No such trajectory exists for homosexual behavior. On the contrary, those verses that speak against same-sex sexual behavior (“five or eight depending upon how one counts,” Hamilton writes) move in the opposite direction.
As he did in his sermon last fall, Hamilton continues to stress the relatively few verses related to homosexual behavior, over against the “100 plus verses on slavery.” If the Church can set aside those hundred-plus verses in order to declare that slavery is immoral, he argues, surely it can do the same with those few verses related to homosexuality.
I don’t know why he thinks this is a good argument.
How many times does the Bible have to say, “Do not covet,” for us to know that coveting is wrong? How many times does it have to say, “Love your neighbor as yourself,” for us to know that we really ought to do so? Unless Hamilton believed that those “five to eight” verses were insufficiently clear, then he’s not making his point.
See, he knows what those five to eight verses are clear enough: that’s not his argument. Although I accept that there are eight verses rather than his five, Hamilton is too good a student of the Bible to go on one of those flights of exegetical fancy in which he pretends words no longer mean what they plainly seem to mean, as I described here.
No, his argument is that those verses, though clear enough, are cultural and time-bound and don’t reflect God’s timeless will.
He also offers this:
In my own life, it was both reading the Bible’s passages on same-sex intimacy in the same light as passages on slavery (and violence and the place of women) and coming to know gay and lesbian people that led me to see this issue differently, particularly children who grew up in my church who loved God and sought to serve Christ. As I listened to their stories I saw that they did not fit the stereotypes I had been taught about gay and lesbian people… And their faith was as authentic as that of anyone else in my congregation.
You mean gay and lesbian Christians can also love and serve Christ as well as the rest of us sinners? Their faith is as “authentic” as straight people’s faith? Who said otherwise? A handful of fundamentalists? Westboro Baptist? What kind of straw-man argument is this?
Will the many gay and lesbian Christians who nevertheless accept and abide by the Church’s traditional teaching and remain celibate appreciate that Hamilton realized—rather late in life, apparently—that they, too, are authentically Christian? Of course, Hamilton doesn’t allow for the possibility that such Christians exist—or that celibacy could ever be a viable option for anyone, even though both Jesus and Paul clearly endorsed it!
One final problem with his article occurs in the final paragraph. He conflates the church’s stance regarding homosexual behavior with preachers “decrying the rights of homosexuals today.”

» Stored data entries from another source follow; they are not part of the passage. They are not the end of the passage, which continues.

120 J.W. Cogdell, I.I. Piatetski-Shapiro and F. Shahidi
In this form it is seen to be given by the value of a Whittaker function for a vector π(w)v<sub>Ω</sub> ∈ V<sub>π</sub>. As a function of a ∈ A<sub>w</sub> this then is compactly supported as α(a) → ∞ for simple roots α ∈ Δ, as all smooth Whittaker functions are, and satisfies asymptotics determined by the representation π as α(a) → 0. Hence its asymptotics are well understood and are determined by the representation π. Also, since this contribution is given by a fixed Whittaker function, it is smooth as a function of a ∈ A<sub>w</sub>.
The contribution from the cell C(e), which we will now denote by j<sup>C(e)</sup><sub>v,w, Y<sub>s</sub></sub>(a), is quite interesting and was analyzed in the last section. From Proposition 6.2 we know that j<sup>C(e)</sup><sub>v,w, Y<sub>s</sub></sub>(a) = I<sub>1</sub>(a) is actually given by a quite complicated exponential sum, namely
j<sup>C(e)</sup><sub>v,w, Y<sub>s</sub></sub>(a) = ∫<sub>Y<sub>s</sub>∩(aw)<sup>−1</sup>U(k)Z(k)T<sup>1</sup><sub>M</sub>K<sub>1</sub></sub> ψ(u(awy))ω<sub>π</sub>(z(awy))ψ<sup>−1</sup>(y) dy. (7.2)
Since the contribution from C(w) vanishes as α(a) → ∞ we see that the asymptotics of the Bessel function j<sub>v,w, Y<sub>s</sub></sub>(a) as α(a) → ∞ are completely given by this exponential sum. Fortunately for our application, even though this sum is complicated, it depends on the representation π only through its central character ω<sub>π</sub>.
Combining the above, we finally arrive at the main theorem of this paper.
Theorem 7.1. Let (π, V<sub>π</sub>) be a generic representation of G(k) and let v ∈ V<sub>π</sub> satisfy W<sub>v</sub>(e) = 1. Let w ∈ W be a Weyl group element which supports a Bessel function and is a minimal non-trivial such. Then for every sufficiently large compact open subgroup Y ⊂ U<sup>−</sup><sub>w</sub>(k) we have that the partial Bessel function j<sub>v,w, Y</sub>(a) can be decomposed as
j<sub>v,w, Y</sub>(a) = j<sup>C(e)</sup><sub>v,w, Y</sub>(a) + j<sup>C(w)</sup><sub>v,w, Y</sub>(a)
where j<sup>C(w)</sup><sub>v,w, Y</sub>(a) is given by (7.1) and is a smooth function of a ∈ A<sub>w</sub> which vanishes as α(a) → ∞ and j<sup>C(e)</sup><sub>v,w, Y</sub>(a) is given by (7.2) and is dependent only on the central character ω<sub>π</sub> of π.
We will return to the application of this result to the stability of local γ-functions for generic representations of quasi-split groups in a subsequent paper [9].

Not so fast! The question of “rights” is strictly a political question. And if you want to talk about political remedies for unjust discrimination against homosexuals, I’m all ears. I stand alongside our Book of Discipline in opposing discrimination. But this is entirely a separate question from whether the church itself should endorse same-sex marriage or ordain non-celibate homosexuals. None of us, gay or straight, has any “rights” before God.